++++ DATA SHOWN
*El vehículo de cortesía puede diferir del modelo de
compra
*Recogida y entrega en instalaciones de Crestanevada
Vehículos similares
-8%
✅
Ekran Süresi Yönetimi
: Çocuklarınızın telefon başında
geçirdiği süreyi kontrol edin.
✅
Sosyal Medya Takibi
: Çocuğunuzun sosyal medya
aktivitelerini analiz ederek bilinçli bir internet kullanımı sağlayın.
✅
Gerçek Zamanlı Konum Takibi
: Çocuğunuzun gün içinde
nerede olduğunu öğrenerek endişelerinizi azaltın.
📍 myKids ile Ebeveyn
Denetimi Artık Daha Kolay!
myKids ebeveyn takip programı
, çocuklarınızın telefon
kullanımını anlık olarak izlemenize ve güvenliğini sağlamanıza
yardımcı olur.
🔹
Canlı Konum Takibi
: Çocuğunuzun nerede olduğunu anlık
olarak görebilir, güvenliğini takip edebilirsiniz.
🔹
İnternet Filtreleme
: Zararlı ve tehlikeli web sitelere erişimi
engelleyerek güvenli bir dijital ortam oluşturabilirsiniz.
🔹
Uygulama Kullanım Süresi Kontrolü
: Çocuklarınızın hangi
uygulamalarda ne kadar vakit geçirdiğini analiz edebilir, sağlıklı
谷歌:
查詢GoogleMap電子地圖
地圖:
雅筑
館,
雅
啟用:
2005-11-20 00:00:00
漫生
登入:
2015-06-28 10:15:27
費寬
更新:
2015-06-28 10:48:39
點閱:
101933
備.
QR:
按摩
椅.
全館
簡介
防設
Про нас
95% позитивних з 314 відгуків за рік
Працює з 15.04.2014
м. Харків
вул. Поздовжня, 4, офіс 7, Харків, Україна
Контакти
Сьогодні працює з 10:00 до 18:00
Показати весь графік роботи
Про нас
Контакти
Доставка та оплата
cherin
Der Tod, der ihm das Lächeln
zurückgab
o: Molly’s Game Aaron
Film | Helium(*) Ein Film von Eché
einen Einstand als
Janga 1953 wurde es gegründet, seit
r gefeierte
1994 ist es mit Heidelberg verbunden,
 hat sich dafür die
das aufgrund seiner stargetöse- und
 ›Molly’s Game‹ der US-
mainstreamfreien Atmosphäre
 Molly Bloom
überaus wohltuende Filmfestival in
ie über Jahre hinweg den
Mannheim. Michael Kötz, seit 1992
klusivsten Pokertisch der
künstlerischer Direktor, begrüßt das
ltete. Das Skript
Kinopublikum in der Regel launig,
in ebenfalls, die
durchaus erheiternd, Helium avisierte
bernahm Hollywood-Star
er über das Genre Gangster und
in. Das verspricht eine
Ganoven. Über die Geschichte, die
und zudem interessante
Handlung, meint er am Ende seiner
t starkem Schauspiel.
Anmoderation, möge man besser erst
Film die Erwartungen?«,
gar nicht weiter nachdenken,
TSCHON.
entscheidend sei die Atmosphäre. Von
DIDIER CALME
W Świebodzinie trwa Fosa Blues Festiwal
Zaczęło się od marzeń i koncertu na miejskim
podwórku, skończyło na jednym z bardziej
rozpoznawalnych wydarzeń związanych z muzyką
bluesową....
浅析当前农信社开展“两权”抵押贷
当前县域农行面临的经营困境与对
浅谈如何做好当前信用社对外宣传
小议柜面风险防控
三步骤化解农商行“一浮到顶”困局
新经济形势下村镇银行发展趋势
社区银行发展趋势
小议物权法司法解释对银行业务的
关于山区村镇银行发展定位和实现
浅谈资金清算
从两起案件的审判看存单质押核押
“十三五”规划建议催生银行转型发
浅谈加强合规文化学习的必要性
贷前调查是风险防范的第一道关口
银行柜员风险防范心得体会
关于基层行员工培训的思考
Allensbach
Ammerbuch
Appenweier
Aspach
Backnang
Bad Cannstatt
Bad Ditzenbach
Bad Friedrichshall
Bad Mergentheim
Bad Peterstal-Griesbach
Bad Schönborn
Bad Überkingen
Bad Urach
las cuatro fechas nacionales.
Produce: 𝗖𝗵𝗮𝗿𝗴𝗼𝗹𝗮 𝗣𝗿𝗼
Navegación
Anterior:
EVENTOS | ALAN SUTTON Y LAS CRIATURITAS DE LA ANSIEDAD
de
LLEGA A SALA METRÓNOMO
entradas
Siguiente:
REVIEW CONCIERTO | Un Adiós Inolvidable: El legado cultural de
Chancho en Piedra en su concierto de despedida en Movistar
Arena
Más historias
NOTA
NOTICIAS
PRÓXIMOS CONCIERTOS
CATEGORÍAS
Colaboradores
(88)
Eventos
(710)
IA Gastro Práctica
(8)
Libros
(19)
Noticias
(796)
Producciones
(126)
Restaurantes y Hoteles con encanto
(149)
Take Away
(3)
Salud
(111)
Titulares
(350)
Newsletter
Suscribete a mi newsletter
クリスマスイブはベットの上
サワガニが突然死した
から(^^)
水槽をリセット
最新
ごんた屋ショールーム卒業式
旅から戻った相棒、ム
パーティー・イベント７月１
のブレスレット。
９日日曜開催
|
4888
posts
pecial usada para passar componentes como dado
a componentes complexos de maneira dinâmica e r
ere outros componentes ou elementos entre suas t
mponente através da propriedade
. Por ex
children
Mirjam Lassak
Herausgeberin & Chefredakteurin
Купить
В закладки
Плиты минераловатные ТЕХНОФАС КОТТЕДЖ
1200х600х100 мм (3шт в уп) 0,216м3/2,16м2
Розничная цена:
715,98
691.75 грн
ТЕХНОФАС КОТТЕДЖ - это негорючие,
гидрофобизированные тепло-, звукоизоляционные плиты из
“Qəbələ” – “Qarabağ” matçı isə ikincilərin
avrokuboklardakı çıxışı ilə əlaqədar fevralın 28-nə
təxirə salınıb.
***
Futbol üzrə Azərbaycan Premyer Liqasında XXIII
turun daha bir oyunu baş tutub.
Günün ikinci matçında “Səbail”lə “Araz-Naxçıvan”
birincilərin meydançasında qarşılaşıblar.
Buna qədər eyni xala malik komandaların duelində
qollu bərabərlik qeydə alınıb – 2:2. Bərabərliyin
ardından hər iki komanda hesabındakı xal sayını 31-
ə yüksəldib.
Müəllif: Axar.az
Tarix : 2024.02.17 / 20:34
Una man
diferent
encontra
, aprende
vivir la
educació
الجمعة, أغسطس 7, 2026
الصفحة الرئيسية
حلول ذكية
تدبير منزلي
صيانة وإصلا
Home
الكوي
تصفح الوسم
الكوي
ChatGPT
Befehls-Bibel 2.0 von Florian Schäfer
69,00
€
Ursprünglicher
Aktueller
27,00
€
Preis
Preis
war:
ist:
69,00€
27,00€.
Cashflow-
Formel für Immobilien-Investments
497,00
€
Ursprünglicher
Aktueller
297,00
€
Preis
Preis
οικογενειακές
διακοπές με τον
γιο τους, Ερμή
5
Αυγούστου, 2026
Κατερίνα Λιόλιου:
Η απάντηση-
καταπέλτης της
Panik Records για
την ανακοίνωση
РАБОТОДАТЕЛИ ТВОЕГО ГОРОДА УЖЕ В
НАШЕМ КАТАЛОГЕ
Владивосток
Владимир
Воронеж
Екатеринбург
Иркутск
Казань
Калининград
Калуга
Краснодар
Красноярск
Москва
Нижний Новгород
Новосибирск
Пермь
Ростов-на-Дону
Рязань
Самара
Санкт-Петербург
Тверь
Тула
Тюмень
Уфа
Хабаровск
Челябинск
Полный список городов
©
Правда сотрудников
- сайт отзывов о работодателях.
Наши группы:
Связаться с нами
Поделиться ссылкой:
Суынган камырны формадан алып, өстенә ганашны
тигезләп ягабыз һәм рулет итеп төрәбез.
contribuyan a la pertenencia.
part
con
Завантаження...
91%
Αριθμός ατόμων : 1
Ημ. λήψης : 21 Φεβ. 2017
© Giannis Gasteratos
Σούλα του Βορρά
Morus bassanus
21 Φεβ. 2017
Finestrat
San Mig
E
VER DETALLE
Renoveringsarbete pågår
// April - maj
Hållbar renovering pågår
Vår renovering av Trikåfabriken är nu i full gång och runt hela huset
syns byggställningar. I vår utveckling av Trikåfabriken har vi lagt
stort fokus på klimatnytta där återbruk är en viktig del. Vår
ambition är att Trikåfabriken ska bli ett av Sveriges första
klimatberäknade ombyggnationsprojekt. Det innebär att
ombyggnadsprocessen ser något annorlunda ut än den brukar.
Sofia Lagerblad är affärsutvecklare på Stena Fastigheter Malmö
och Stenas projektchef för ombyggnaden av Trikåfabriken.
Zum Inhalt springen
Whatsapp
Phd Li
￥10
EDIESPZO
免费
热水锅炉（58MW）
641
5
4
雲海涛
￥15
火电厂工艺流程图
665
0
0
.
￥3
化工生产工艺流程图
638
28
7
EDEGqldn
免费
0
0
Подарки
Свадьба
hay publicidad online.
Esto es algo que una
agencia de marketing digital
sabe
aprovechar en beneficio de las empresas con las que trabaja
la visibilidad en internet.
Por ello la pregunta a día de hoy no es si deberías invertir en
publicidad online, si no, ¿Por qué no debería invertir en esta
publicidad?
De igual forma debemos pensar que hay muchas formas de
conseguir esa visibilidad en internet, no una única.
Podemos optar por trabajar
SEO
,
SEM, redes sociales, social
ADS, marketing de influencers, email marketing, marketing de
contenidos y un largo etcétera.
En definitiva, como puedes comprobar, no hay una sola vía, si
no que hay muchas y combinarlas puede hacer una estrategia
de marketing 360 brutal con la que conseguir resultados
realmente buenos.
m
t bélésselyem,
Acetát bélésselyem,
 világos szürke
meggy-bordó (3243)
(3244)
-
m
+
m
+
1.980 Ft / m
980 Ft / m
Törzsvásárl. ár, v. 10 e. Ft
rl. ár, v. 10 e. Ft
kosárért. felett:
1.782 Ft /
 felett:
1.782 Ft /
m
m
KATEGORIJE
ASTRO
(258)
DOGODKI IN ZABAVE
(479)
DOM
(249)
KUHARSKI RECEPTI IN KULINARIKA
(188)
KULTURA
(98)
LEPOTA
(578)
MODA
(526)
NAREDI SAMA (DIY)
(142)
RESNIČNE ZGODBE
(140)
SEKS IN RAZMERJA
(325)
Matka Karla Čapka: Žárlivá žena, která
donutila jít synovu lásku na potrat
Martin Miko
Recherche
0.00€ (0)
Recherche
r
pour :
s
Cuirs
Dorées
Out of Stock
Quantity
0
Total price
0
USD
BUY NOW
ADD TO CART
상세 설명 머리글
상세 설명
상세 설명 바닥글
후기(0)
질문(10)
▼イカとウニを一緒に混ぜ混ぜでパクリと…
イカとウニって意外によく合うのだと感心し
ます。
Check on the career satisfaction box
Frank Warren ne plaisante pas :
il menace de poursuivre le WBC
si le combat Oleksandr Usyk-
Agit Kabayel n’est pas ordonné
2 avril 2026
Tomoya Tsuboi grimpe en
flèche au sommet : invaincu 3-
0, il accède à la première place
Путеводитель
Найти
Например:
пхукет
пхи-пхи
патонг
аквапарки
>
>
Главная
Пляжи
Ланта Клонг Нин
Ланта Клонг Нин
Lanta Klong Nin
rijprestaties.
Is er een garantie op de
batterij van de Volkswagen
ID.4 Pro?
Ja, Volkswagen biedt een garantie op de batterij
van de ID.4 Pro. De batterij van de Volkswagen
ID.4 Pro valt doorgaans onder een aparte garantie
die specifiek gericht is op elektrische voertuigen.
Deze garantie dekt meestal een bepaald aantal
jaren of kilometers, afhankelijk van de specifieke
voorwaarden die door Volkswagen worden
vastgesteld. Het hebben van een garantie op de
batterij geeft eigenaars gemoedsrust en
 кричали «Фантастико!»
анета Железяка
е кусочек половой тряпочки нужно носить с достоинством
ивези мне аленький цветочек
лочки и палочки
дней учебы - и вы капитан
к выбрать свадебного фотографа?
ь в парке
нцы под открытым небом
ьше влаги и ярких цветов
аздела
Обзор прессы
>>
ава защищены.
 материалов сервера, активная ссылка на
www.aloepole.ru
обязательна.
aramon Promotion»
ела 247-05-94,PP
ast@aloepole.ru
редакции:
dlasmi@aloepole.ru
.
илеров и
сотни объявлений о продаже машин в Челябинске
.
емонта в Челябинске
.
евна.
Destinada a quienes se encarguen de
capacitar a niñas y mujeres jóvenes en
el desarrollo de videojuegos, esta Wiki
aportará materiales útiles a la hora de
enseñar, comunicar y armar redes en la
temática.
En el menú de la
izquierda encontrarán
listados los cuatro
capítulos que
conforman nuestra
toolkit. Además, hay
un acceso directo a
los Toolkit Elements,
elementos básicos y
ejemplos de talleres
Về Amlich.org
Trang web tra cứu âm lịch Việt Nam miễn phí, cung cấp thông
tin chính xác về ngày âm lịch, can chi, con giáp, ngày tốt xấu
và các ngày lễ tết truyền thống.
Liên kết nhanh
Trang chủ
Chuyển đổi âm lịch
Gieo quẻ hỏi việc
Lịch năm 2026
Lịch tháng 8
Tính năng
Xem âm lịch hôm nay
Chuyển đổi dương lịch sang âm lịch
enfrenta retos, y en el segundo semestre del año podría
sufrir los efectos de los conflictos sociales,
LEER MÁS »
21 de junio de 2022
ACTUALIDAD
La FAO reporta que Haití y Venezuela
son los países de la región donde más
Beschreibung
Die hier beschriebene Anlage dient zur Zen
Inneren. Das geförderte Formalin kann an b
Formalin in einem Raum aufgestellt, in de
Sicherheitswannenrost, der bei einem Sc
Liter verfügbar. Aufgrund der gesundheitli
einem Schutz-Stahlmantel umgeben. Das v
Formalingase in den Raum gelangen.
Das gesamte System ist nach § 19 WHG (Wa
++++++++
▶ TASK DIRECTIONS: Wherever "Raum" appears in a line of the entries, copy that line.

▶ TASK RESULT:
Formalin in einem Raum aufgestellt, in de
Formalingase in den Raum gelangen.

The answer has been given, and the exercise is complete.